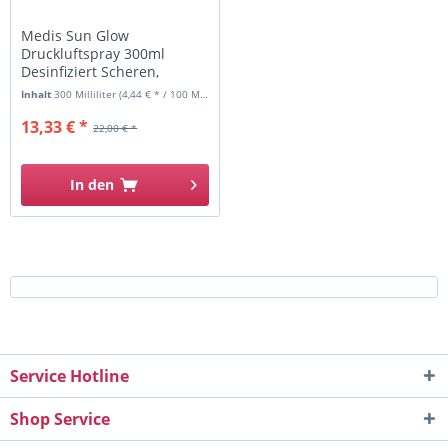
Medis Sun Glow
Druckluftspray 300ml
Desinfiziert Scheren,
Tastaturen,...
Inhalt
300 Milliliter
(4,44 € * / 100 Milliliter)
13,33 € *
22,00 € *
In den
Service Hotline
Shop Service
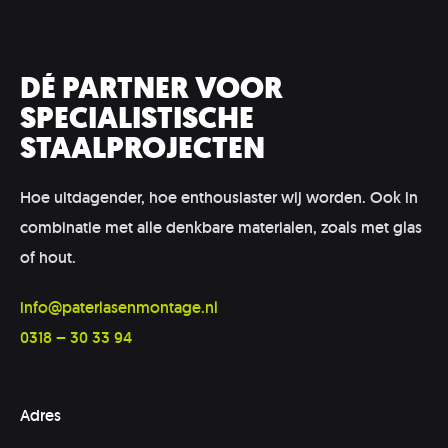
DÉ PARTNER VOOR
SPECIALISTISCHE
STAALPROJECTEN
Hoe uitdagender, hoe enthousiaster wij worden. Ook in
combinatie met alle denkbare materialen, zoals met glas
of hout.
info@paterlasenmontage.nl
0318 – 30 33 94
Adres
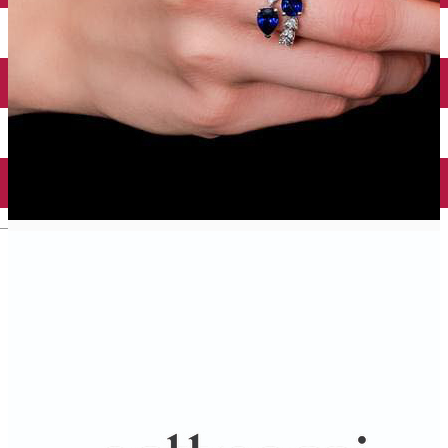
Închirieri auto
Închirieri biciclete
Taxi
Încărcare vehicule electrice
English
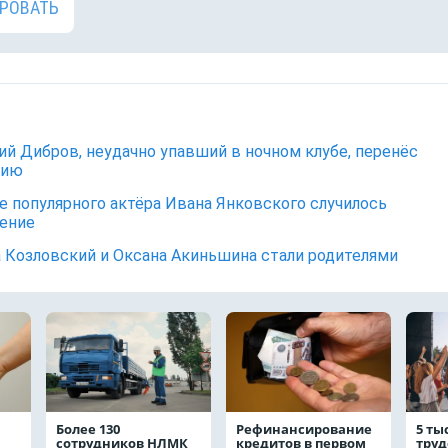
РОВАТЬ
й Дибров, неудачно упавший в ночном клубе, перенёс
цию
е популярного актёра Ивана Янковского случилось
ение
 Козловский и Оксана Акиньшина стали родителями
Более 130
Рефинансирование
5 ты
сотрудников НЛМК
кредитов в первом
труд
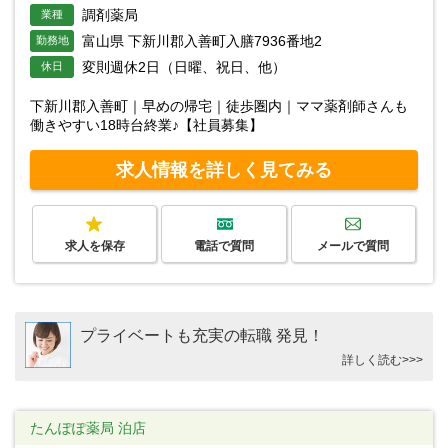
調剤薬局
業種
富山県 下新川郡入善町入膳7936番地2
勤務地
変則週休2日（日曜、祝日、他）
休日
下新川郡入善町｜早めの帰宅｜徒歩圏内｜ママ薬剤師さんも
働きやすい18時台終業♪【社員募集】
求人情報を詳しく見てみる
求人を保存
電話で質問
メールで質問
プライベートも充実の転職 発見！
詳しく読む>>>
たんぽぽ薬局 泊店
******************************
> **What this task involves**:
Copy out the text of each item above word for word, leaving out the pictures.

> **Output of the task**:
Medis Sun Glow
Druckluftspray 300ml
Desinfiziert Scheren,
Tastaturen,...
Inhalt
300 Milliliter
(4,44 € * / 100 Milliliter)
13,33 € *
22,00 € *
In den
Service Hotline
Shop Service
DÉ PARTNER VOOR
SPECIALISTISCHE
STAALPROJECTEN
Hoe uitdagender, hoe enthousiaster wij worden. Ook in
combinatie met alle denkbare materialen, zoals met glas
of hout.
info@paterlasenmontage.nl
0318 – 30 33 94
Adres
Închirieri auto
Închirieri biciclete
Taxi
Încărcare vehicule electrice
English
РОВАТЬ
й Дибров, неудачно упавший в ночном клубе, перенёс
цию
е популярного актёра Ивана Янковского случилось
ение
 Козловский и Оксана Акиньшина стали родителями
Более 130
Рефинансирование
5 ты
сотрудников НЛМК
кредитов в первом
труд
調剤薬局
業種
富山県 下新川郡入善町入膳7936番地2
勤務地
変則週休2日（日曜、祝日、他）
休日
下新川郡入善町｜早めの帰宅｜徒歩圏内｜ママ薬剤師さんも
働きやすい18時台終業♪【社員募集】
求人情報を詳しく見てみる
求人を保存
電話で質問
メールで質問
プライベートも充実の転職 発見！
詳しく読む>>>
たんぽぽ薬局 泊店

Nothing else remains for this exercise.